While this study provides valuable insights into the involvement of key gasdermins in HS, it is important to acknowledge several limitations.

First, the sample size, while relatively modest, was sufficient to detect statistically significant differences in gasdermin levels between HS patients and healthy controls. Although larger studies would further strengthen the generalizability of these results, the consistency of our findings with previously published research supports the validity of our conclusions. The inclusion of both normal skin fragments from healthy controls and patient-matched lesional and non-lesional samples also provides robust comparative data that mitigates concerns about sample size.

Second, our study primarily focused on GSDMD and GSDME, key mediators of pyroptosis. While other cell death pathways, such as necroptosis and apoptosis, may also contribute to HS pathogenesis, the specific focus on pyroptosis allowed for a detailed investigation of this underexplored mechanism. Future studies may indeed broaden the scope to include other pathways. Still, the findings from this study provide a solid foundation for understanding the relevance of pyroptosis in HS, which is a promising target for therapeutic intervention.

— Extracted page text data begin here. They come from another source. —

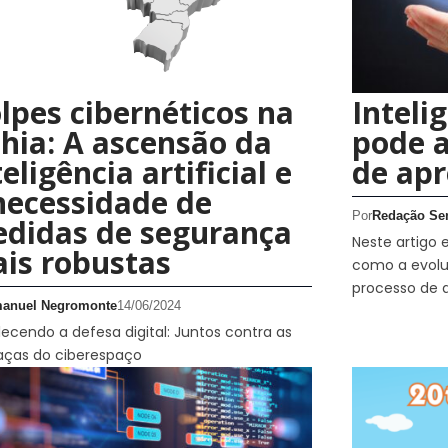
lpes cibernéticos na
Intelig
hia: A ascensão da
pode a
teligência artificial e
de ap
necessidade de
Por
Redação Se
didas de segurança
Neste artigo e
is robustas
como a evolu
processo de 
anuel Negromonte
14/06/2024
lecendo a defesa digital: Juntos contra as
ças do ciberespaço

Thirdly, while limiting our ability to track temporal changes in gasdermin expression, the study’s cross-sectional design still provides valuable insights into the association between pyroptosis and inflammation in both early and chronic HS lesions. Longitudinal studies could build upon this work to determine the exact timing of pyroptosis activation. Still, the consistent upregulation of gasdermins in lesional tissue strongly suggests their involvement throughout the disease process.

Ultimately, a key limitation of our study is the lack of direct assessment of GSDMD and GSDME protein expression in skin tissues, such as through Western blot or immunohistochemistry. While protein-level analyses could further confirm gasdermin involvement, previous research across various inflammatory diseases, including psoriasis, atopic dermatitis, or atherosclerosis [41,47,48], consistently shows a strong correlation between increased gasdermin mRNA expression and corresponding protein levels. Therefore, our findings—significantly elevated GSDMD serum levels in HS patients and increased tissue mRNA expression of both GSDMD and GSDME in lesional skin—remain robust and align well with existing literature. Nevertheless, future studies incorporating protein-level analyses are necessary to clarify further the precise role and activation status of gasdermins in the pathogenesis of HS.

6. Conclusions

In conclusion, our study demonstrates that pyroptosis, mediated by GSDMD and GSDME, plays a significant role in the pathogenesis of HS. Enhanced GSDMD mRNA expression in lesional skin suggests that pyroptosis is a key driver of the excessive inflammation and tissue damage characteristic of HS. Targeting pyroptosis through inhibitors of GSDMD, caspase-1, or the NLRP3 inflammasome represents a promising therapeutic approach for reducing inflammation and improving clinical outcomes in HS patients. GSDME, in turn, seems to be more involved in metabolic comorbidities and plays a positive role, which ought to be taken into consideration while devising gasdermin-targeted anti-HS therapies. Further research is needed to fully elucidate the mechanisms underlying pyroptosis in HS and to develop effective therapies for this challenging condition.